The residency is considered the best way of pragmatic learning for a novice DJ: everything they learned at home is now put into practice with an audience in front of them, forcing them to engage in a "conversation" with the audience.

Generally, a resident DJ tends to obtain less fame and income than a guest, although there are notable exceptions to this; examples of successful residents are Sandrien from Trouw (Amsterdam), or Ben Klock and Marcel Dettmann from Berghain (Berlin).
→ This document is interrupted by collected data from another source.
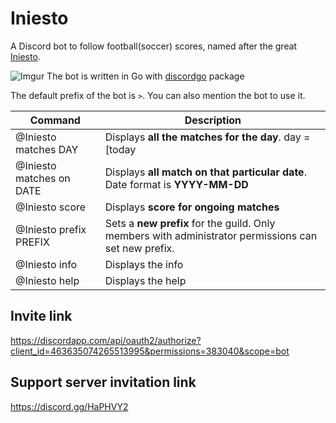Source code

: # Iniesto
A Discord bot to follow football(soccer) scores, named after the great [Iniesto](https://youtu.be/pCVF0CSRTYA?t=95).

![Imgur](https://cdn.discordapp.com/avatars/463635074265513995/139f21151cb63ed4c1ab7be2ef26f432.png?size=512)
The bot is written in Go with [discordgo](https://github.com/bwmarrin/discordgo) package

The default prefix of the bot is `>`. You can also mention the bot to use it.


|Command|Description|
|-------|-----------|
|@Iniesto matches DAY|Displays **all the matches for the day**. day = [today | tomorrow | yesterday]|
|@Iniesto matches on DATE|Displays **all match on that particular date**. Date format is **YYYY-MM-DD**|
|@Iniesto score|Displays **score for ongoing matches**|
|@Iniesto prefix PREFIX|Sets a **new prefix** for the guild. Only members with administrator permissions can set new prefix.|
|@Iniesto info|Displays the info|
|@Iniesto help|Displays the help|

## Invite link 
https://discordapp.com/api/oauth2/authorize?client_id=463635074265513995&permissions=383040&scope=bot

## Support server invitation link
https://discord.gg/HaPHVY2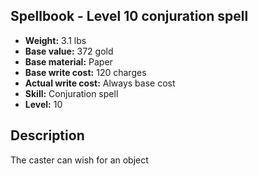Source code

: ## Spellbook - Level 10 conjuration spell

- **Weight:** 3.1 lbs
- **Base value:** 372 gold
- **Base material:** Paper
- **Base write cost:** 120 charges
- **Actual write cost:** Always base cost
- **Skill:** Conjuration spell
- **Level:** 10

## Description

The caster can wish for an object
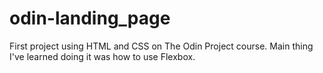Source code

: # odin-landing_page

First project using HTML and CSS on The Odin Project course. Main thing I've learned doing it was how to use Flexbox.

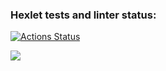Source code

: ### Hexlet tests and linter status:
[![Actions Status](https://github.com/aimark/fullstack-javascript-project-46/workflows/hexlet-check/badge.svg)](https://github.com/aimark/fullstack-javascript-project-46/actions)

<a href="https://codeclimate.com/github/aimark/fullstack-javascript-project-46/test_coverage"><img src="https://api.codeclimate.com/v1/badges/e352b51931ae73e18dce/test_coverage" /></a>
By blurring the line that separates residence from invitation, greater work flexibility is allowed for both DJs and clubs. This is how it has been maintained throughout the 21st century.

== Roles ==
The roles of a resident DJ include the following:
- Serve as support for guest DJs, on many occasions adapting to their musical style.
- "Warm up" the dance floor, as being the "opening act", to prepare the public for the next set.
- Availability for the club, this implies having an irregular, flexible schedule, as some weekends the resident DJ will have to play at the beginning of the night, others at rush hour and others at closing.
- Be responsible for the "musical identity" of the club; just as the graphic designer will be in charge of the visual communication of the company, the resident DJ(s) are usually responsible for the musical line of the club, and in part, therefore, for the image or message that is projected.
According to reporter A. Arango of Vice magazine:

Residences not only benefit DJs, but help clubs to forge their sound and give them an identity. That's why when we listen to "Resident of Amnesia Ibiza" or "Resident of Concrete Paris" completely different sounds come to mind. Some residences become so legendary that they end up defining the future of the clubs. For example, it is impossible to talk about Paradise Garage without mentioning the role that Larry Levan played, or to talk about Fabric without mentioning the curatorial work of Craig Richards.
— Alejandro Arango, Vice (2017)

In a broader sense, local DJs are also somewhat responsible for the local music scene in their city, region or country. A more local approach to electronic music leads to the creation of new sounds and trends. M. Barnes describes it for DJ Broadcast:

With a greater focus on touring, there is less chance for local influences to permeate the global electronic music culture. It seems that we are moving towards a homogenized and generic "sound" that avoids any cultural influences from specific localities. As a pillar of a club, the DJ can help cultivate local sounds, from subtle nuances of style to complete reinvention of genres such as Tuki music of Venezuela. Developed by local DJs and producers, who fused hard house and techno with local influences, it emerged as its own subgenre in the early 2000s.